Allah berfirman : “Wallāhu khalaqakum wa mā ta'malụn, Allah yang menciptakan kamu dan amalmu sekalian.” (036:96)

Jika menelaah ayat Al Qur’an diatas, maka kita akan memahami bahwa segala sesuatu datangnya dari Allah, baik diri kita ataupun perbuatan kita, tetapi mengapa hati kita menolaknya, bagaimana dengan upaya kita?

Salah satu sifat Allah adalah wujud (ada) lawan dari pada wujud adalah adam (tiada). Maksudnya yang ada hanyalah Allah dan selain-Nya tidak ada. Sehingga hakikatnya kita ini tidak ada! Menjadi ada karena di adakan oleh Allah, baik jasmani maupun rohani dan perbuatan kita. Allah yang membimbing manusia dari kegelapan menuju cahaya, sehingga bisa dikatakan bahwa wujud itu adalah cahaya (nur) dan ciptaan ini kegelapan (dzulumat), atau bisa juga dikatakan bahwa cahaya itu baik dan kegelapan itu buruk. Sehingga apa-apa yang keluar dari Allah adalah kebaikan, karena ditanganyalah segala kebaikan dan sebaliknya apa-apa yang keluar dari manusia adalah keburukan karena hakikatnya tidak ada atau ilusi (wahm).

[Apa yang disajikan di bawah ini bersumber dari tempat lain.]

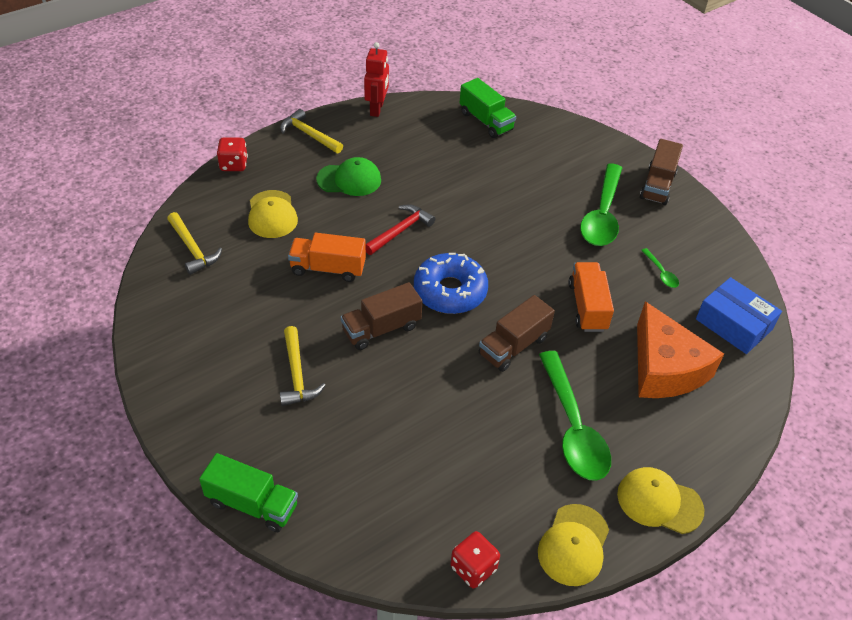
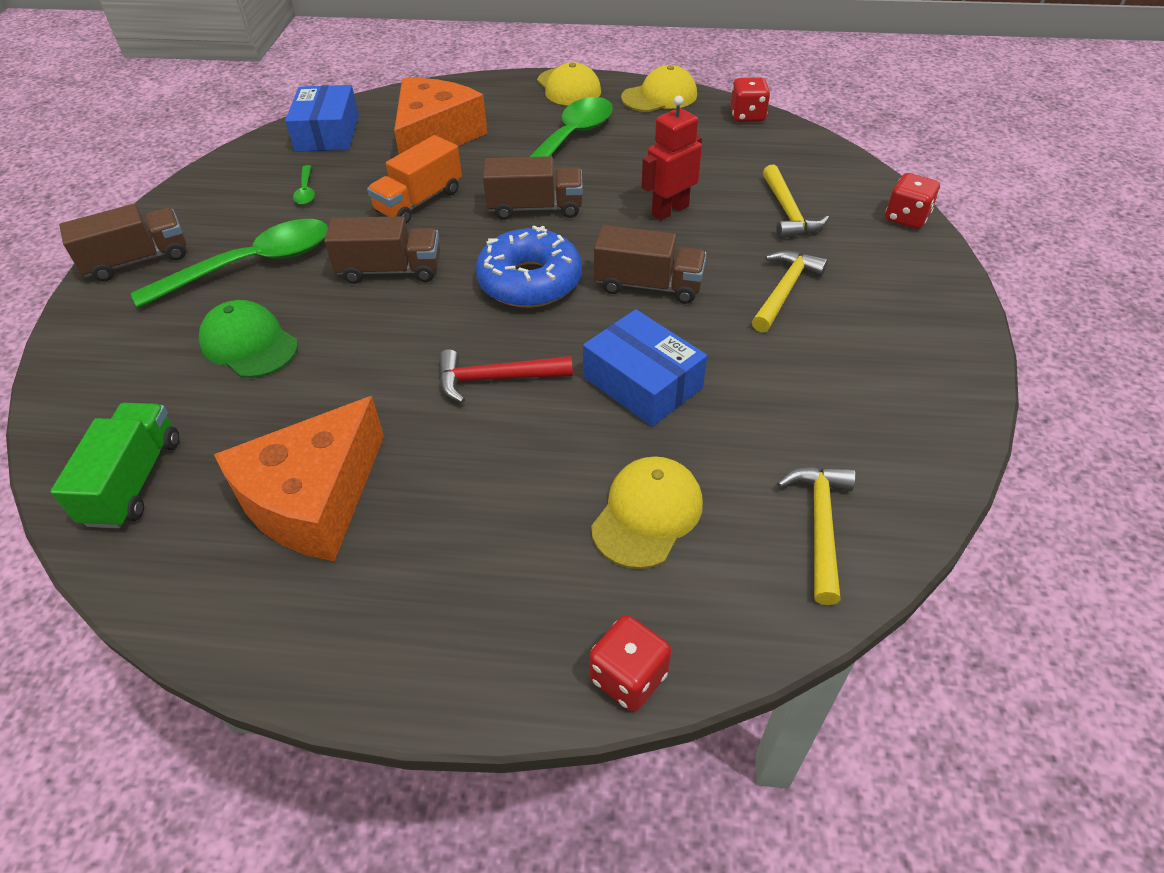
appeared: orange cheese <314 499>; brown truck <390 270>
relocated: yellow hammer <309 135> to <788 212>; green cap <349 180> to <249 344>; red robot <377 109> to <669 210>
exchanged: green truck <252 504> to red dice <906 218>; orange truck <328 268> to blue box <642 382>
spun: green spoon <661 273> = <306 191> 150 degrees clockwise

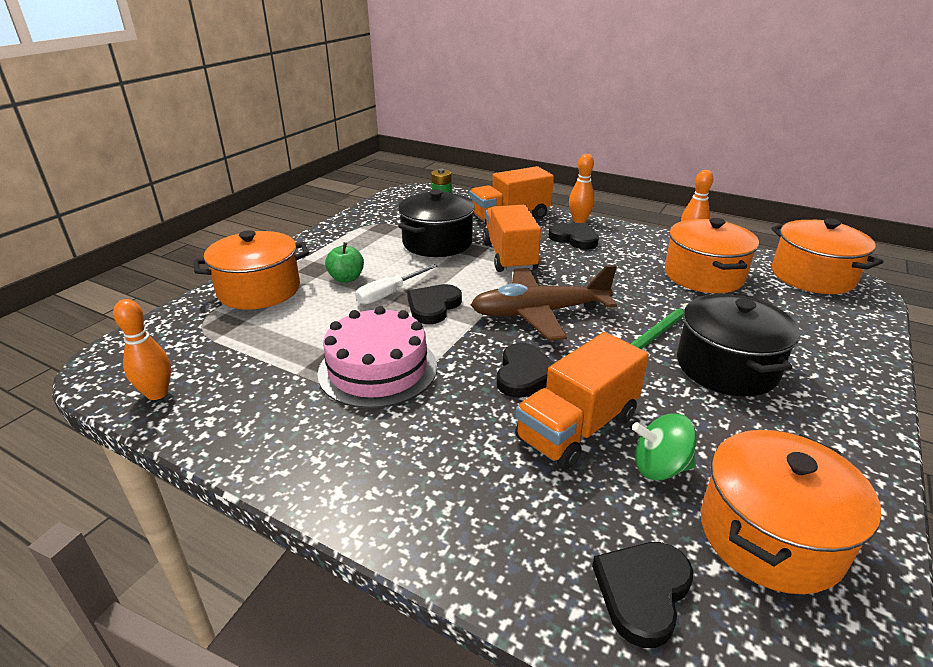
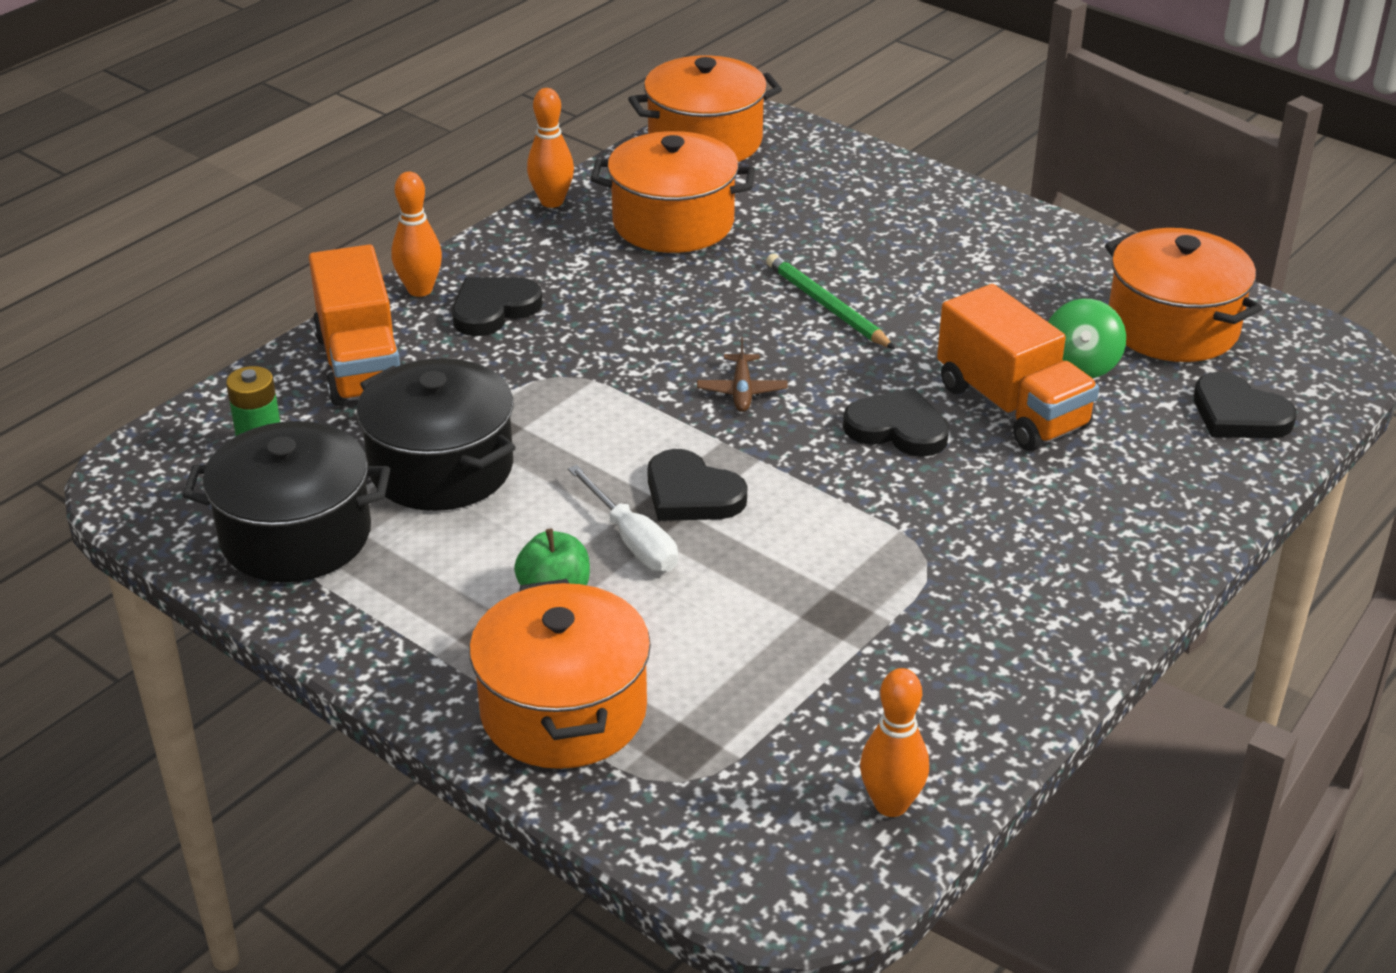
missing: pink cake <378 369>; orange truck <509 256>
relocated: black pot <726 367> to <296 536>
size: brown plane <539 313> = <742 391> x0.42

Artinya, barang siapa mengaku-ngaku bahwa segala kebaikan yang keluar dari dirinya, seperti sholat, puasa, zakat, haji, berdakwah, shodaqoh, dan lain sebagainya, di akui sebagai perbuatan dirinya maka ini buruk, ini salah, ini dosa, sebailknya bila menyaksikan bahwa perbuatan itu semua adalah shuroh atau bentuk atau jelmaan sifat-sifat Allah yang indah (Jamalulloh) yang ditampakkan kepada manusia, itu adalah yang benar, itulah yang dimaksud dengan syuhud atau ma’rifat atau mahabbah. Kita bisa membayangkan saat bercermin, semua gerak dan gerik yang ada didalam cermin adalah serupa dengan kehendak kita yang diluar cermin. Sehingga bisa dikatakan bahwa kita seperti yang ada didalam cermin, tetapi yang didalam cermin bukan kita, tetapi bukan selain kita. Masalahnya timbul, manakala yang didalam cermin ‘mengaku’ dia yang diluar cermin, itulah kebanyakan manusia. Karena Allah menciptakan manusia sesuai dengan citra-Nya, yaitu ada Dzat, Sifat, Perbuatan (af’al) dan Ciptaan (intial), sehingga manusia seolah-olah berlaku seperti Tuhan dapat menciptakan upaya dan perbuatan atau dapat membuat amal dan kebaikan lainnya.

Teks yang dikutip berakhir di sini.